"Anti-gun laws are like rich hot chicks: they simply do not work."
-John Farmer
"OKAY, I'M UNLOADED!!!"Today's piece comes with a disclaimer and a half: I have never owned a gun. Not once in my life have I purchased a firearm. I do not belong to the NRA. I am not a gun nut. I have fired weapons on possibly five and impossibly ten different occasions in my life. Most of these occasions involved Pabst Blue Ribbon cans and junked cars. I am just not a gun guy. Guns scare me, they make me nervous, and, when used as an offensive mechanism in civilized society, pretty much reflect the wussed nature of the gun-toter.
That being said, I am against any and all anti-gun laws. And it's not because I love guns or because I feel the need to take out a herd of antelopes with an SKS (though that would be pretty badass). I am against anti-gun laws because they do not work.

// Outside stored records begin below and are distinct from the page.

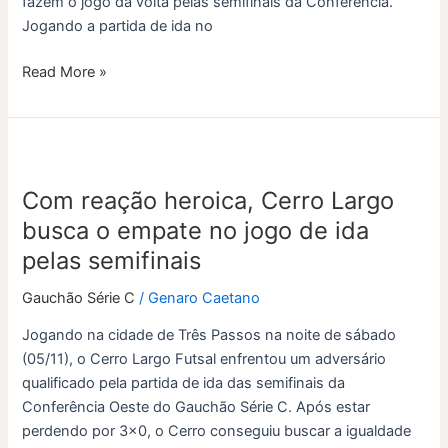
fazem o jogo da volta pelas semifinais da Conferência.
Jogando a partida de ida no
Read More »
Com
reação
Com reação heroica, Cerro Largo
heroica,
Cerro
busca o empate no jogo de ida
Largo
pelas semifinais
busca
o
Gauchão Série C
/
Genaro Caetano
empate
Jogando na cidade de Três Passos na noite de sábado
no
(05/11), o Cerro Largo Futsal enfrentou um adversário
jogo
qualificado pela partida de ida das semifinais da
de
Conferência Oeste do Gauchão Série C. Após estar
ida
perdendo por 3×0, o Cerro conseguiu buscar a igualdade
pelas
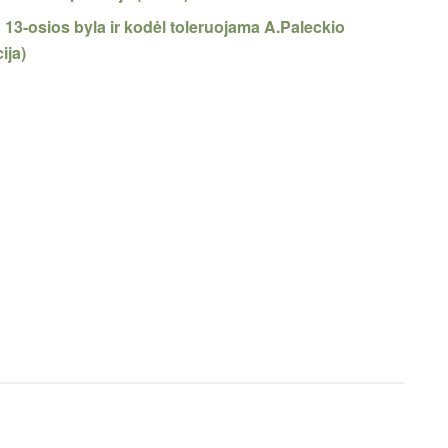
 13-osios byla ir kodėl toleruojama A.Paleckio
ija)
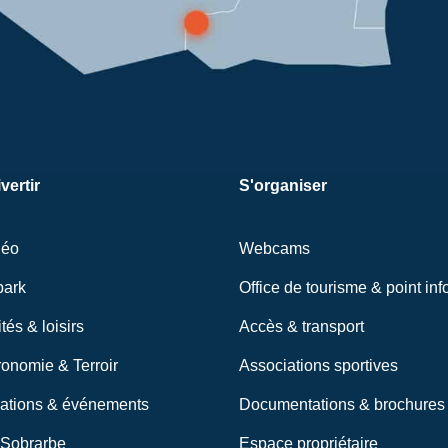
vertir
S'organiser
néo
Webcams
park
Office de tourisme & point inf
ités & loisirs
Accès & transport
onomie & Terroir
Associations sportives
ations & événements
Documentations & brochures
 Sobrarbe
Espace propriétaire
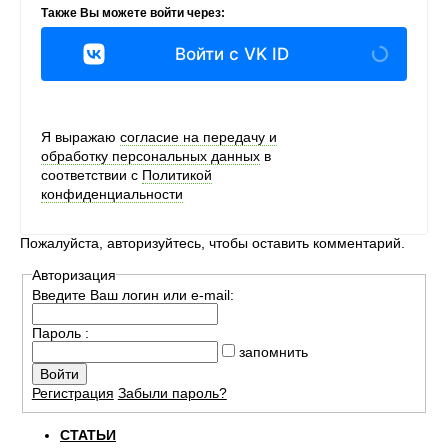
Также Вы можете войти через:
Войти с VK ID
Я выражаю
согласие на передачу и
обработку персональных данных
в
соответствии с
Политикой
конфиденциальности
Пожалуйста, авторизуйтесь, чтобы оставить комментарий.
Авторизация
Введите Ваш логин или e-mail:
Пароль :
запомнить
Регистрация
Забыли пароль?
СТАТЬИ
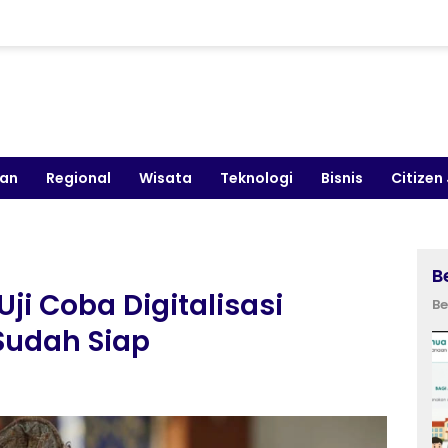
kan
Regional
Wisata
Teknologi
Bisnis
Citizen
B
ji Coba Digitalisasi
Be
Sudah Siap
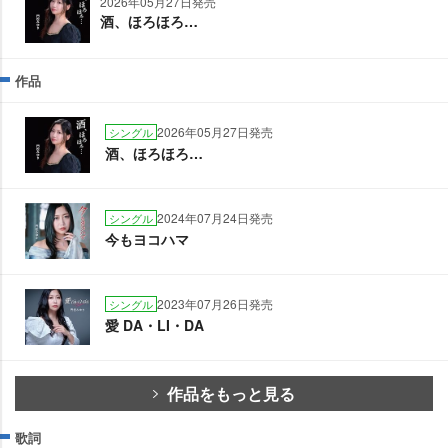
2026年05月27日発売
酒、ほろほろ…
作品
2026年05月27日発売
シングル
酒、ほろほろ…
2024年07月24日発売
シングル
今もヨコハマ
2023年07月26日発売
シングル
愛 DA・LI・DA
作品をもっと見る
歌詞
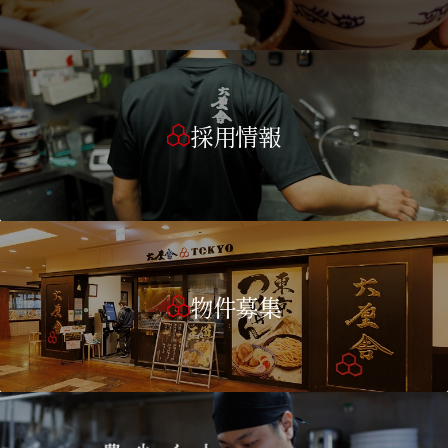
採用情報
物件募集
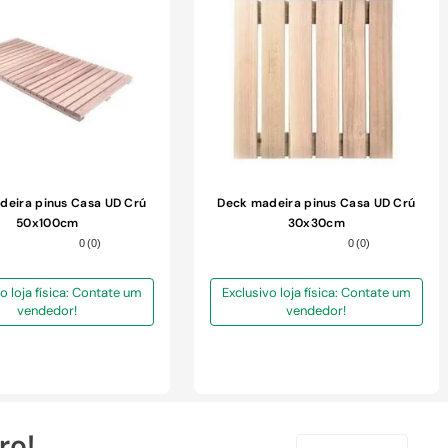
COMPRAR
COMPRAR
deira pinus Casa UD Crú
Deck madeira pinus Casa UD Crú
50x100cm
30x30cm
0
(
0
)
0
(
0
)
o loja física: Contate um
Exclusivo loja física: Contate um
vendedor!
vendedor!
ro!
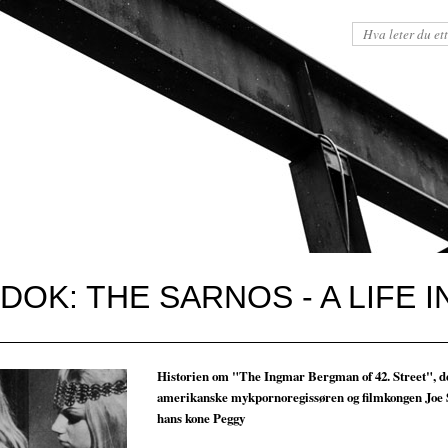
DOK: THE SARNOS - A LIFE I
Historien om "The Ingmar Bergman of 42. Street", d
amerikanske mykpornoregissøren og filmkongen Joe 
hans kone Peggy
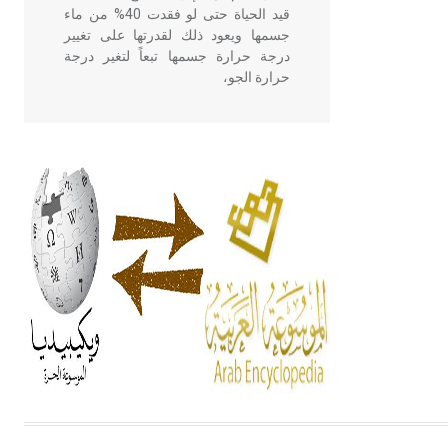
قيد الحياة حتى لو فقدت 40% من ماء
جسمها ويعود ذلك لقدرتها على تغيير
درجة حرارة جسمها تبعاً لتغير درجة
حرارة الجو،
- هل تعلم أن أبقراط كتب في الطب
أربعة مؤلفات هي: الحكم، الأدلة، تنظيم
التغذية، ورسالته في جروح الرأس.
ويعود له الفضل بأنه حرر الطب من
الدين والفلسفة.
- هل تعلم أن المرجان إفراز حيواني
يتكون في البحر ويتركب من مادة
كربونات الكلسيوم، وهو أحمر أو شديد
الحمرة وهو أجود أنواعه، ويمتاز بكبر
الحجم ويسمى الش
هل تعلم أن الأبسيد كلمة فرنسية اللفظ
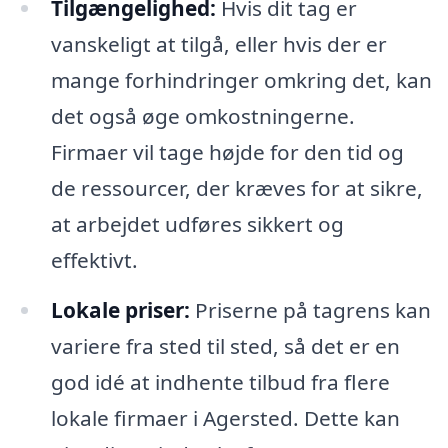
Tilgængelighed:
Hvis dit tag er
vanskeligt at tilgå, eller hvis der er
mange forhindringer omkring det, kan
det også øge omkostningerne.
Firmaer vil tage højde for den tid og
de ressourcer, der kræves for at sikre,
at arbejdet udføres sikkert og
effektivt.
Lokale priser:
Priserne på tagrens kan
variere fra sted til sted, så det er en
god idé at indhente tilbud fra flere
lokale firmaer i Agersted. Dette kan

Sometimes in life there is just no one to blame and nothing we can do. There is simply evil in this world. We can't legislate that away.Marijuana and cocaine are illegal. I'll bet there are 15-year-old kids reading this who can get it anyway. Prostitution is illegal, yet my girlfriend remains a total whore. Designating something as illegal does little to no good when it comes to actually keeping that something out of the hands of all your someones (I use words how I want; you want pretentiousness, go read The New Yorker).

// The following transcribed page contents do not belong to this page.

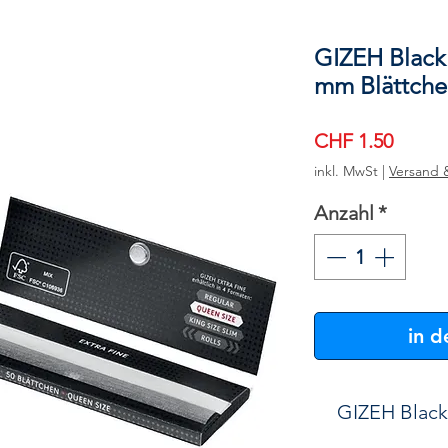
GIZEH Black
mm Blättche
Preis
CHF 1.50
inkl. MwSt
|
Versand 
Anzahl
*
in 
GIZEH Black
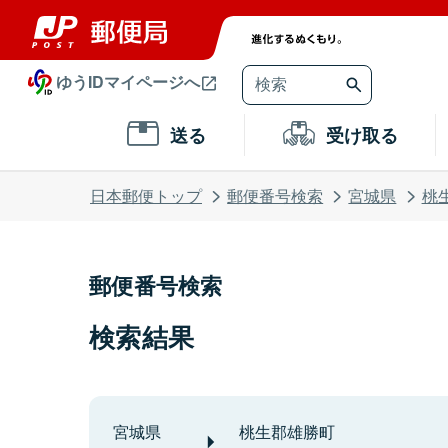
ゆうIDマイページへ
送る
受け取る
日本郵便トップ
郵便番号検索
宮城県
桃
郵便番号検索
検索結果
宮城県
桃生郡雄勝町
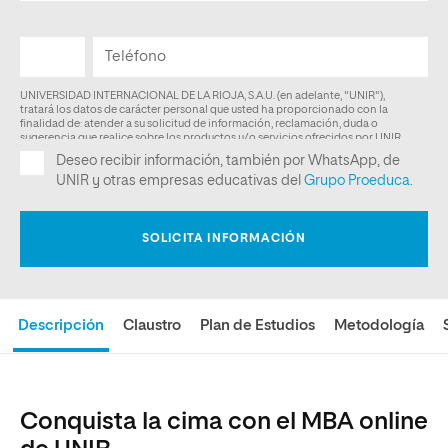
Descripción
Claustro
Plan de Estudios
Metodología
Conquista la cima con el MBA online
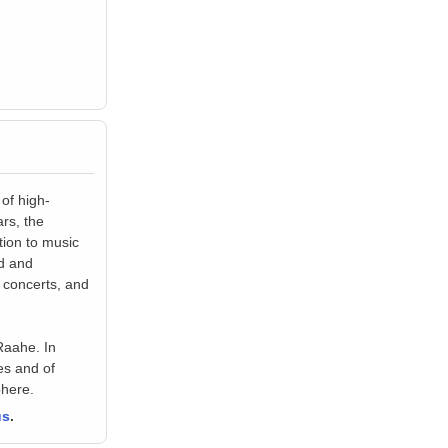
of high-
rs, the
tion to music
ed and
 concerts, and
Raahe. In
es and of
phere.
us
.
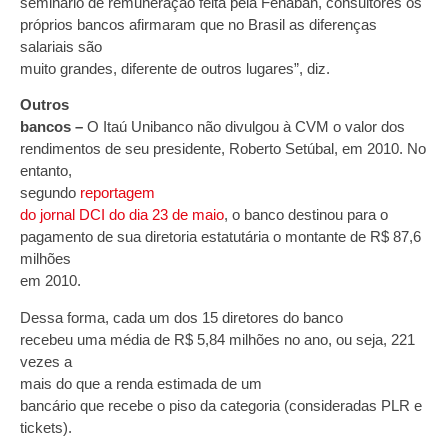
seminário de remuneração feita pela Fenaban, consultores os
próprios bancos afirmaram que no Brasil as diferenças
salariais são
muito grandes, diferente de outros lugares”, diz.
Outros
bancos –
O Itaú Unibanco não divulgou à CVM o valor dos
rendimentos de seu presidente, Roberto Setúbal, em 2010. No
entanto,
segundo
reportagem
do jornal DCI do dia 23 de maio
, o banco destinou para o
pagamento de sua diretoria estatutária o montante de R$ 87,6
milhões
em 2010.
Dessa forma, cada um dos 15 diretores do banco
recebeu uma média de R$ 5,84 milhões no ano, ou seja, 221
vezes a
mais do que a renda estima
da de um
bancário que recebe o piso da categoria (consideradas PLR e
tickets).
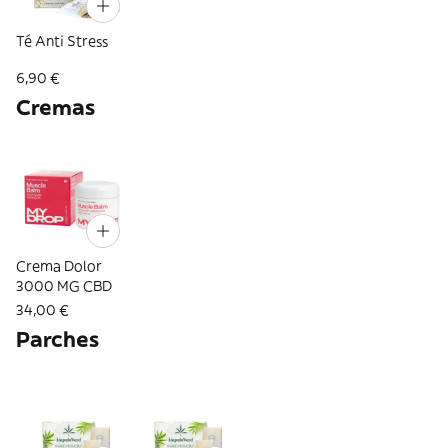
Té Anti Stress
6,90 €
Cremas
Crema Dolor
3000 MG CBD
34,00 €
Parches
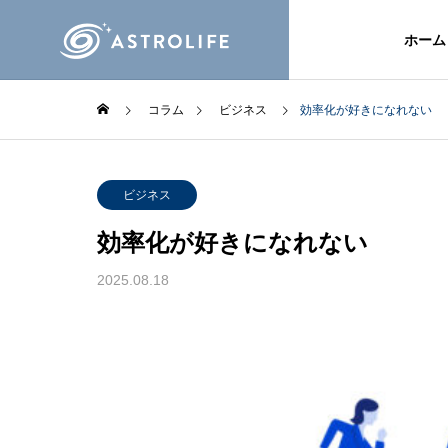
ホーム
コラム
ビジネス
効率化が好きになれない
ビジネス
効率化が好きになれない
2025.08.18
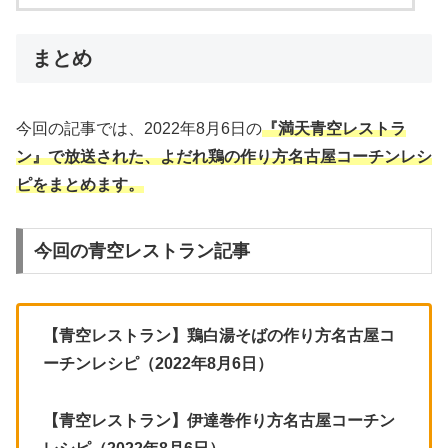
まとめ
今回の記事では、2022年8月6日の
『満天青空レストラ
ン』で放送された、よだれ鶏の作り方名古屋コーチンレシ
ピ
をまとめます。
今回の青空レストラン記事
【青空レストラン】鶏白湯そばの作り方名古屋コ
ーチンレシピ（2022年8月6日）
【青空レストラン】伊達巻作り方名古屋コーチン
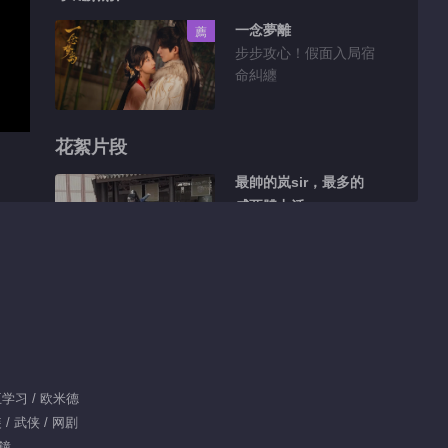
一念夢離
薦
步步攻心！假面入局宿
命糾纏
花絮片段
最帥的岚sir，最多的
威亞體力活
00:33
小柒也是渾身充滿藝術
細胞
00:28
維持貪吃人設，小柒已
王学习 / 欧米德
經盡力了
/ 武侠 / 网剧
分鐘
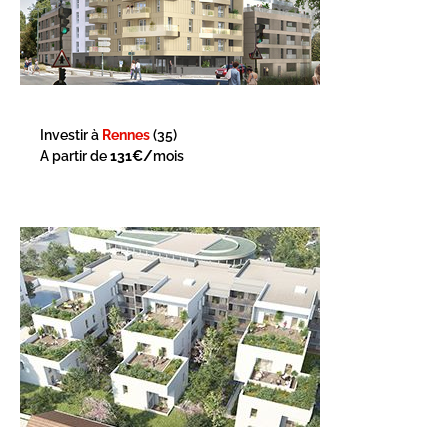
Investir à
Rennes
(35)
A partir de
131€/
mois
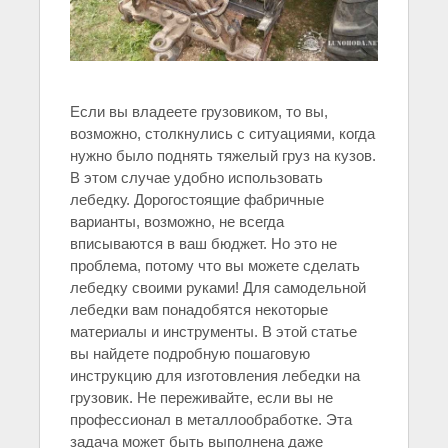
Если вы владеете грузовиком, то вы,
возможно, столкнулись с ситуациями, когда
нужно было поднять тяжелый груз на кузов.
В этом случае удобно использовать
лебедку. Дорогостоящие фабричные
варианты, возможно, не всегда
вписываются в ваш бюджет. Но это не
проблема, потому что вы можете сделать
лебедку своими руками! Для самодельной
лебедки вам понадобятся некоторые
материалы и инструменты. В этой статье
вы найдете подробную пошаговую
инструкцию для изготовления лебедки на
грузовик. Не переживайте, если вы не
профессионал в металлообработке. Эта
задача может быть выполнена даже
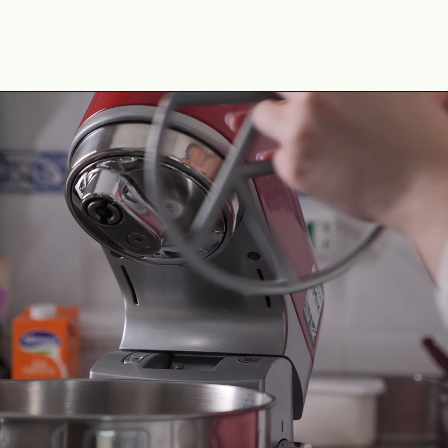
Opening
https://cozinhadoce.com.br/receitas/mini-churros-caseiro-crocante-por-fora-macio-por-dentro/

Which brings me to Germany, a country which has some of the strictest anti-gun laws in the world. Most of their cops don't even have guns. To prove it to you, here is an actual exchange I had with a German in Germany during my one and only summer in Europe nine or so years ago:
Brauni: We must leave the park. Police is walking this way.
Me: Big deal. There's only one of him and he doesn't even have a gun. What do you weigh, Brauni? 200 pounds? We can take him.

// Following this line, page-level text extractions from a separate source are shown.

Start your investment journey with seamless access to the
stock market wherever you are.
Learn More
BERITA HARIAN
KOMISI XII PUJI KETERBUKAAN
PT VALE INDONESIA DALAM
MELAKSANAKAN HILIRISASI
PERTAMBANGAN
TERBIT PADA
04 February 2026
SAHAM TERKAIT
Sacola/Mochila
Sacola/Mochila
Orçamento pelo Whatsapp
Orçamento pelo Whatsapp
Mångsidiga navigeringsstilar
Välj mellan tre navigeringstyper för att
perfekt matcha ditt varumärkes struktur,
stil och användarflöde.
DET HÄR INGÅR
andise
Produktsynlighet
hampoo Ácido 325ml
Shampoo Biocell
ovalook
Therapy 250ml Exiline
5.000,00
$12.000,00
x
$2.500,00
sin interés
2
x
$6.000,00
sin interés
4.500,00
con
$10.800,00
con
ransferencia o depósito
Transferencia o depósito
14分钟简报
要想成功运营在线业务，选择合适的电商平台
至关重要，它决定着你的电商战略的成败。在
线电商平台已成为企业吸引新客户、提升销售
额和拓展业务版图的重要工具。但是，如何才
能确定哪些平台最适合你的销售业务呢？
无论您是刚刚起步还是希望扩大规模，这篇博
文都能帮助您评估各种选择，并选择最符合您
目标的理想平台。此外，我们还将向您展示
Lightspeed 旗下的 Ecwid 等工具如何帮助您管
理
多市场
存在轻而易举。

Brauni: Kilograms. We do kilograms.
Me: Whatever, man. This cop starts shit and we take him down.
Brauni: In Germany we do not hit the police, even the ones without guns.
Me: You fucking buzz kill.
Brauni: We go get beers.
Me: Now you're talking.
Hours ago, in Stuttgart, some asshole killed 16 people at a school. He used a gun. And that's illegal. The killer was 17 years old and legally could not own a gun in Germany, which runs stringent ass background checks on anyone who wants to own a handgun. The killer allegedly stole his gun from his father and went and spoke a Jeremy in Class Today at his old high school, which actually does sound kind of fun, all things considered (I hated my high school).
The more shootings occur, the more our government will try to limit the sale, ownership and PBR-can shooting of firearms. This will prevent nothing. This will help no one.
Those in power don't want you to have a gun. I don't want you to have a gun. But I'm not gonna force you to chuck your collection of armor-piercing bullets just 'cause some jackass wasn't raised and/or wired right and went and shot a bunch of innocent human beings.
I've written before that sometimes in life there is just no one to blame and nothing we can do. There is simply evil in this world. We can't legislate that away. As Americans, the most litigious and whiny society in the world, we're prone to changing and making laws as a way to punish society for the mistakes of a few weirdos (this is why you're still taking your shoes off in the airport, by the by). These laws are supposed to make us feel safe. They don't make us feel safe because they prevent nothing, they inconvenience us, and in many cases, they are completely ineffective.
And so some Alabaman nut job killed his wife and his mother and some kids. And so this is a tragic day in America and all that. But this is not something that we can make illegal. You can't make crazy or evil illegal any more than you can outlaw sub-freezing temperatures. Life is a messy dirty place and the only antidote to the evil and the insanity is the good and the love. No matter what Hillary Clinton tells you.
In conclusion, the only reason to pass an anti-gun law is to steal power from the people; if a 35-year-old in Alabama goes on a killing spree and doesn't match the body total of a 17-year-old German kid from the day before, it surprisingly causes me to lose faith in the strength of my country; anti-gun laws don't work; and my girlfriend is a whore.
And what can you do?
It's sometimes ugly and messy, this thing called life.
And sometimes, you just gotta keep your chin up, face the ugliness and the messiness, and give it your best shot.